Task instructions: All lines from the one containing "enforceable?" through the end of the material are to be given back exactly, without pictures.

Task data:
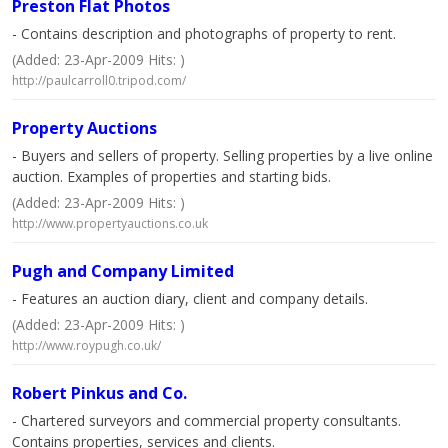
Preston Flat Photos
- Contains description and photographs of property to rent.
(Added: 23-Apr-2009 Hits: )
http://paulcarroll0.tripod.com/
Property Auctions
- Buyers and sellers of property. Selling properties by a live online
auction. Examples of properties and starting bids.
(Added: 23-Apr-2009 Hits: )
http://www.propertyauctions.co.uk
Pugh and Company Limited
- Features an auction diary, client and company details.
(Added: 23-Apr-2009 Hits: )
http://www.roypugh.co.uk/
Robert Pinkus and Co.
- Chartered surveyors and commercial property consultants.
Contains properties, services and clients.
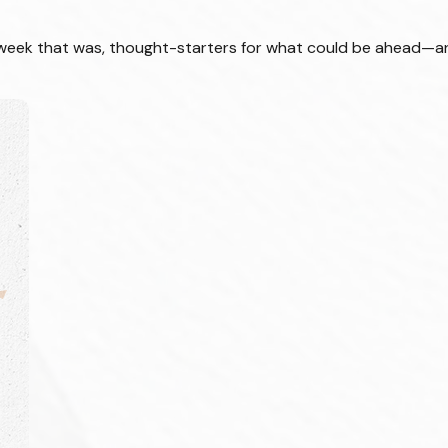
 week that was, thought-starters for what could be ahead—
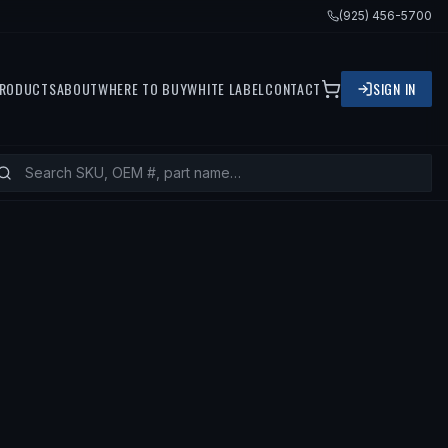
(925) 456-5700
RODUCTS
ABOUT
WHERE TO BUY
WHITE LABEL
CONTACT
SIGN IN
92 TOYOTA CELICA, 1993 TOYOTA CEL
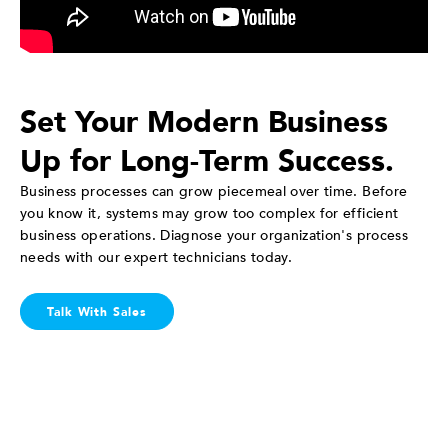
Set Your Modern Business
Up for Long-Term Success.
Business processes can grow piecemeal over time. Before
you know it, systems may grow too complex for efficient
business operations. Diagnose your organization's process
needs with our expert technicians today.
Talk With Sales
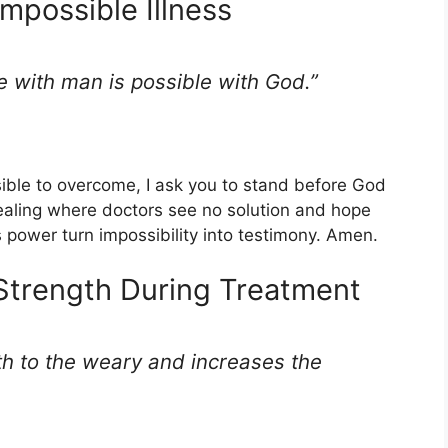
Impossible Illness
e with man is possible with God.”
sible to overcome, I ask you to stand before God
healing where doctors see no solution and hope
ss power turn impossibility into testimony. Amen.
 Strength During Treatment
th to the weary and increases the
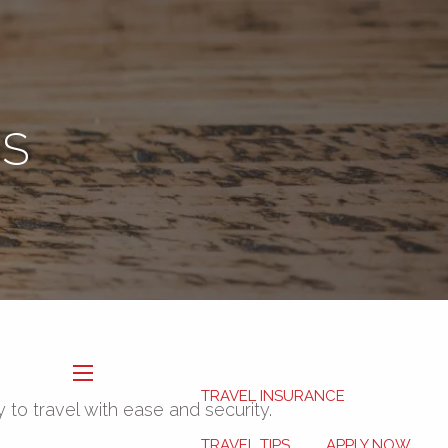
Book Now
My HSA
ES
TRAVEL INSURANCE
menu
y to travel with ease and security.
TRAVEL TIPS
APPLY NOW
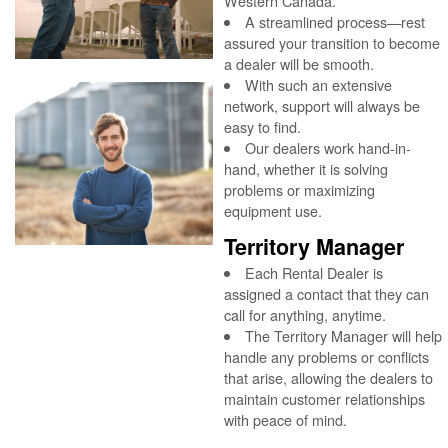
Western Canada.
A streamlined process—rest
assured your transition to become
a dealer will be smooth.
With such an extensive
network, support will always be
easy to find.
Our dealers work hand-in-
hand, whether it is solving
problems or maximizing
equipment use.
Territory Manager
Each Rental Dealer is
assigned a contact that they can
call for anything, anytime.
The Territory Manager will help
handle any problems or conflicts
that arise, allowing the dealers to
maintain customer relationships
with peace of mind.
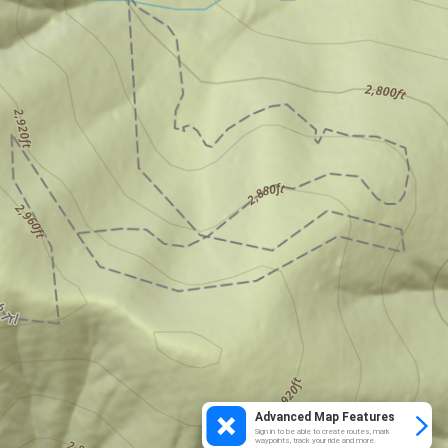
Advanced Map Features
Sign in to be able to create routes, mark
waypoints, track your ride and more.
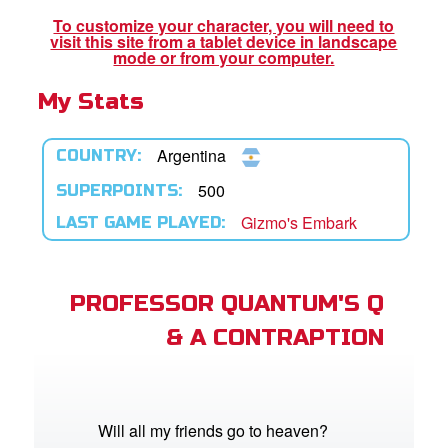
App
To customize your character, you will need to
visit this site from a tablet device in landscape
er Resources
mode or from your computer.
My Stats
n
er
Argentina
COUNTRY:
e Language
500
SUPERPOINTS:
Gizmo's Embark
LAST GAME PLAYED:
PROFESSOR QUANTUM'S Q
& A CONTRAPTION
Will all my friends go to heaven?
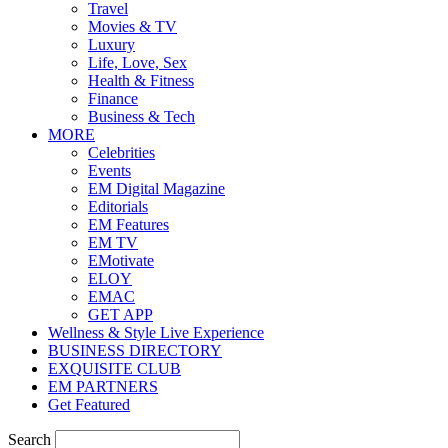
Travel
Movies & TV
Luxury
Life, Love, Sex
Health & Fitness
Finance
Business & Tech
MORE
Celebrities
Events
EM Digital Magazine
Editorials
EM Features
EM TV
EMotivate
ELOY
EMAC
GET APP
Wellness & Style Live Experience
BUSINESS DIRECTORY
EXQUISITE CLUB
EM PARTNERS
Get Featured
Search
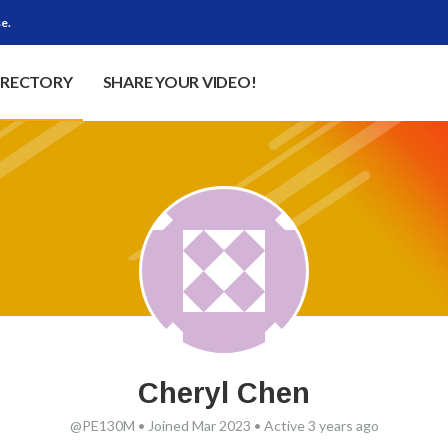
e.
IRECTORY
SHARE YOUR VIDEO!
Cheryl Chen
@PE130M
•
Joined Mar 2023
•
Active 3 years ago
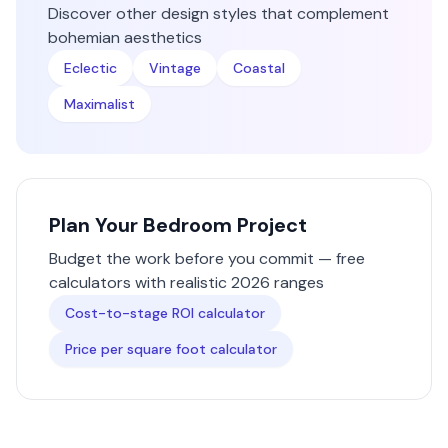
Discover other design styles that complement
bohemian
aesthetics
Eclectic
Vintage
Coastal
Maximalist
Plan Your
Bedroom
Project
Budget the work before you commit — free
calculators with realistic 2026 ranges
Cost-to-stage ROI calculator
Price per square foot calculator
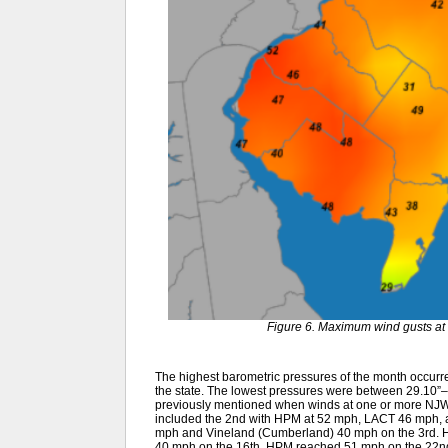
Figure 6. Maximum wind gusts at 
The highest barometric pressures of the month occurr
the state. The lowest pressures were between 29.10”–
previously mentioned when winds at one or more NJWx
included the 2nd with HPM at 52 mph, LACT 46 mph, 
mph and Vineland (Cumberland) 40 mph on the 3rd. H
40 mph on the 16th. HPM reached 51 mph on the 22nd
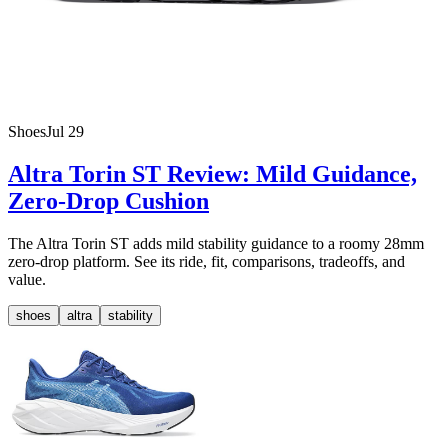
Shoes
Jul 29
Altra Torin ST Review: Mild Guidance,
Zero-Drop Cushion
The Altra Torin ST adds mild stability guidance to a roomy 28mm
zero-drop platform. See its ride, fit, comparisons, tradeoffs, and
value.
shoes
altra
stability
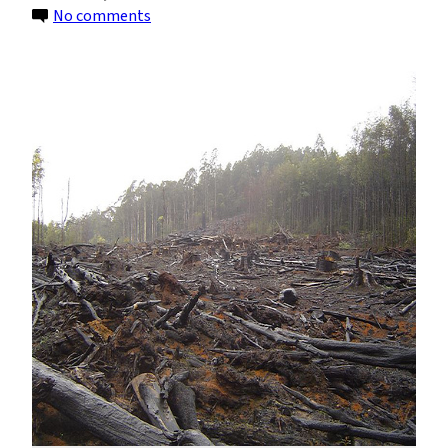
on
No comments
Coca
Production,
Deforestation
and
Climate
Change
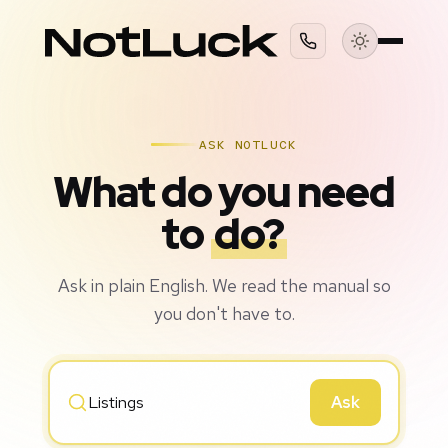
ASK NOTLUCK
What do you need
to
do?
Ask in plain English. We read the manual so
you don't have to.
Ask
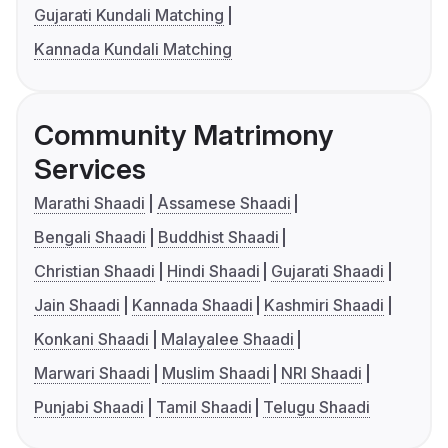
Gujarati Kundali Matching
Kannada Kundali Matching
Community Matrimony
Services
Marathi Shaadi
Assamese Shaadi
Bengali Shaadi
Buddhist Shaadi
Christian Shaadi
Hindi Shaadi
Gujarati Shaadi
Jain Shaadi
Kannada Shaadi
Kashmiri Shaadi
Konkani Shaadi
Malayalee Shaadi
Marwari Shaadi
Muslim Shaadi
NRI Shaadi
Punjabi Shaadi
Tamil Shaadi
Telugu Shaadi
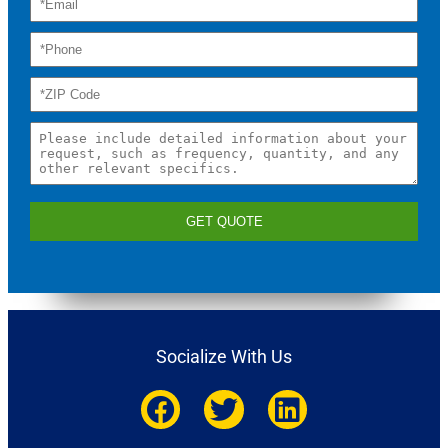
GET QUOTE
Socialize With Us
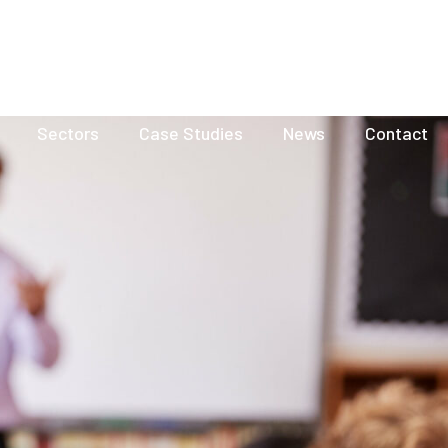
Visit our Group site
Resources
FAQ
Careers
Sectors
Case Studies
News
Contact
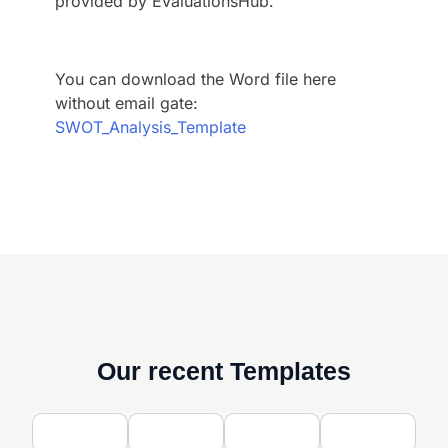
provided by EvaluationsHub.
You can download the Word file here
without email gate:
SWOT_Analysis_Template
Our recent Templates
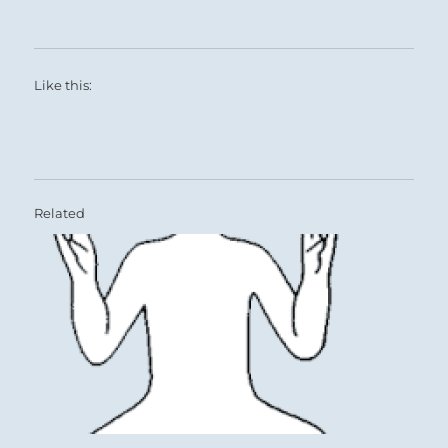
Like this:
Related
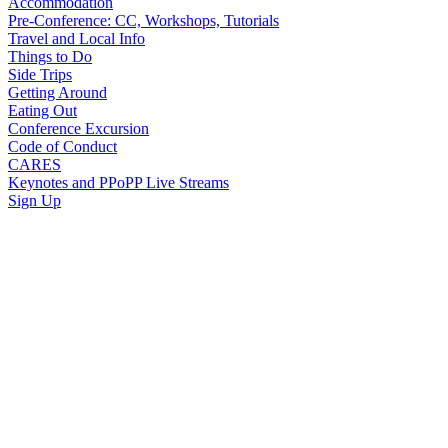
Accommodation
Pre-Conference: CC, Workshops, Tutorials
Travel and Local Info
Things to Do
Side Trips
Getting Around
Eating Out
Conference Excursion
Code of Conduct
CARES
Keynotes and PPoPP Live Streams
Sign Up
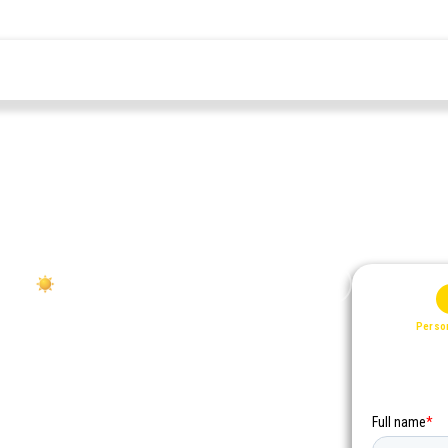
2026
ff your
ng payment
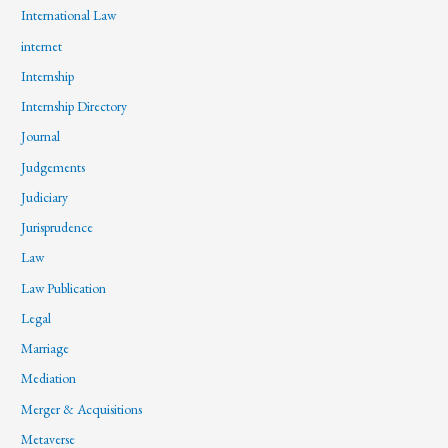
International Law
internet
Internship
Internship Directory
Journal
Judgements
Judiciary
Jurisprudence
Law
Law Publication
Legal
Marriage
Mediation
Merger & Acquisitions
Metaverse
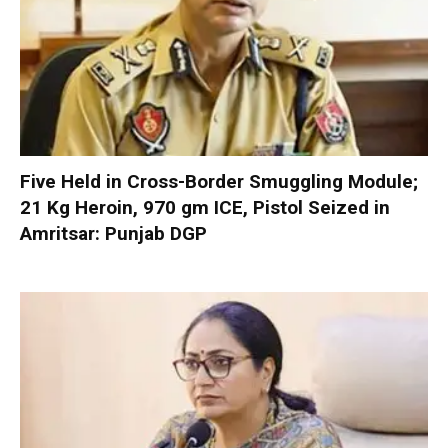
Five Held in Cross-Border Smuggling Module;
21 Kg Heroin, 970 gm ICE, Pistol Seized in
Amritsar: Punjab DGP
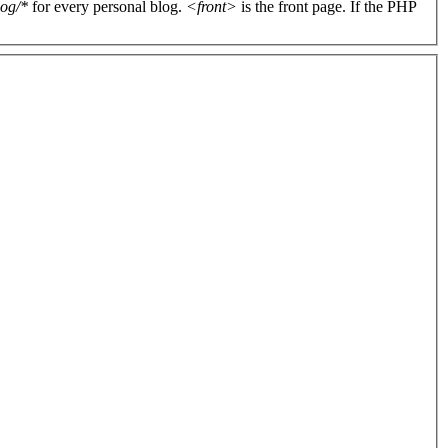
log/*
for every personal blog.
<front>
is the front page. If the PHP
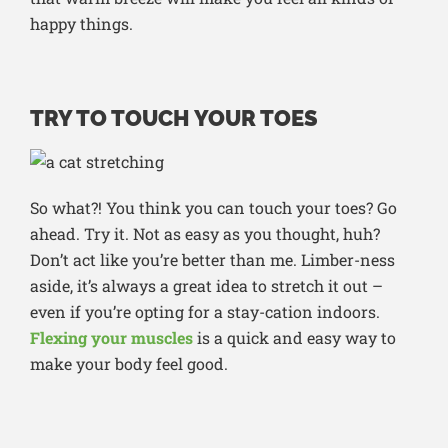
happy things.
TRY TO TOUCH YOUR TOES
So what?! You think you can touch your toes? Go
ahead. Try it. Not as easy as you thought, huh?
Don’t act like you’re better than me. Limber-ness
aside, it’s always a great idea to stretch it out –
even if you’re opting for a stay-cation indoors.
Flexing your muscles
is a quick and easy way to
make your body feel good.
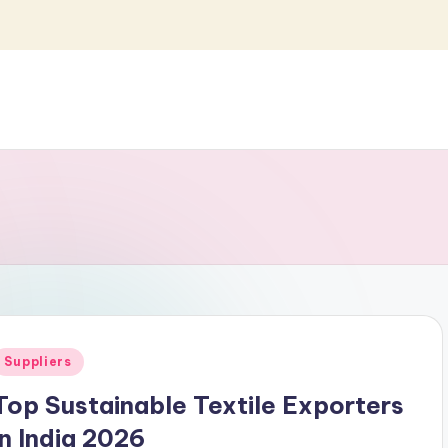
Posted
Suppliers
n
Top Sustainable Textile Exporters
in India 2026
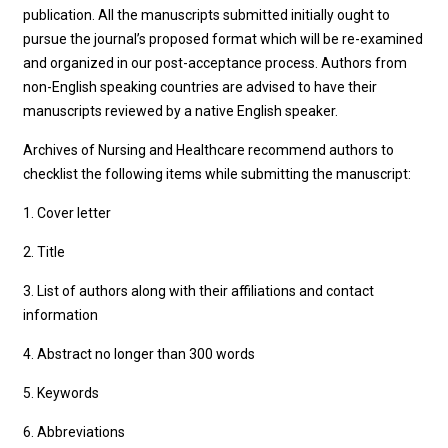
publication. All the manuscripts submitted initially ought to
pursue the journal’s proposed format which will be re-examined
and organized in our post-acceptance process. Authors from
non-English speaking countries are advised to have their
manuscripts reviewed by a native English speaker.
Archives of Nursing and Healthcare recommend authors to
checklist the following items while submitting the manuscript:
1. Cover letter
2. Title
3. List of authors along with their affiliations and contact
information
4. Abstract no longer than 300 words
5. Keywords
6. Abbreviations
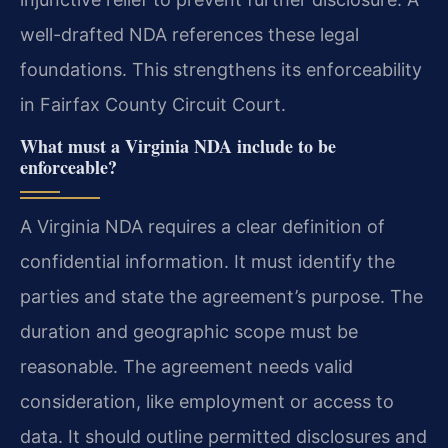
well-drafted NDA references these legal
foundations. This strengthens its enforceability
in Fairfax County Circuit Court.
What must a Virginia NDA include to be
enforceable?
A Virginia NDA requires a clear definition of
confidential information. It must identify the
parties and state the agreement’s purpose. The
duration and geographic scope must be
reasonable. The agreement needs valid
consideration, like employment or access to
data. It should outline permitted disclosures and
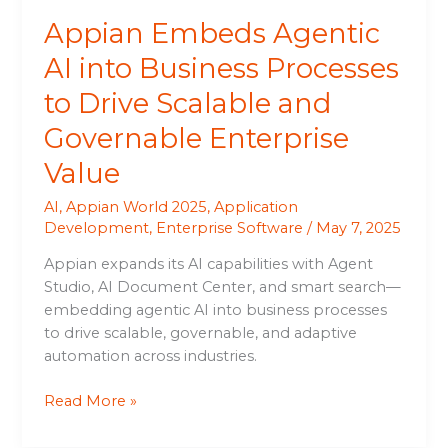
and
Appian Embeds Agentic
Governable
Enterprise
AI into Business Processes
Value
to Drive Scalable and
Governable Enterprise
Value
AI
,
Appian World 2025
,
Application
Development
,
Enterprise Software
/
May 7, 2025
Appian expands its AI capabilities with Agent
Studio, AI Document Center, and smart search—
embedding agentic AI into business processes
to drive scalable, governable, and adaptive
automation across industries.
Read More »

Problem solution:
enforceable?
A Virginia NDA requires a clear definition of
confidential information. It must identify the
parties and state the agreement’s purpose. The
duration and geographic scope must be
reasonable. The agreement needs valid
consideration, like employment or access to
data. It should outline permitted disclosures and
and
Appian Embeds Agentic
Governable
Enterprise
AI into Business Processes
Value
to Drive Scalable and
Governable Enterprise
Value
AI
,
Appian World 2025
,
Application
Development
,
Enterprise Software
/
May 7, 2025
Appian expands its AI capabilities with Agent
Studio, AI Document Center, and smart search—
embedding agentic AI into business processes
to drive scalable, governable, and adaptive
automation across industries.
Read More »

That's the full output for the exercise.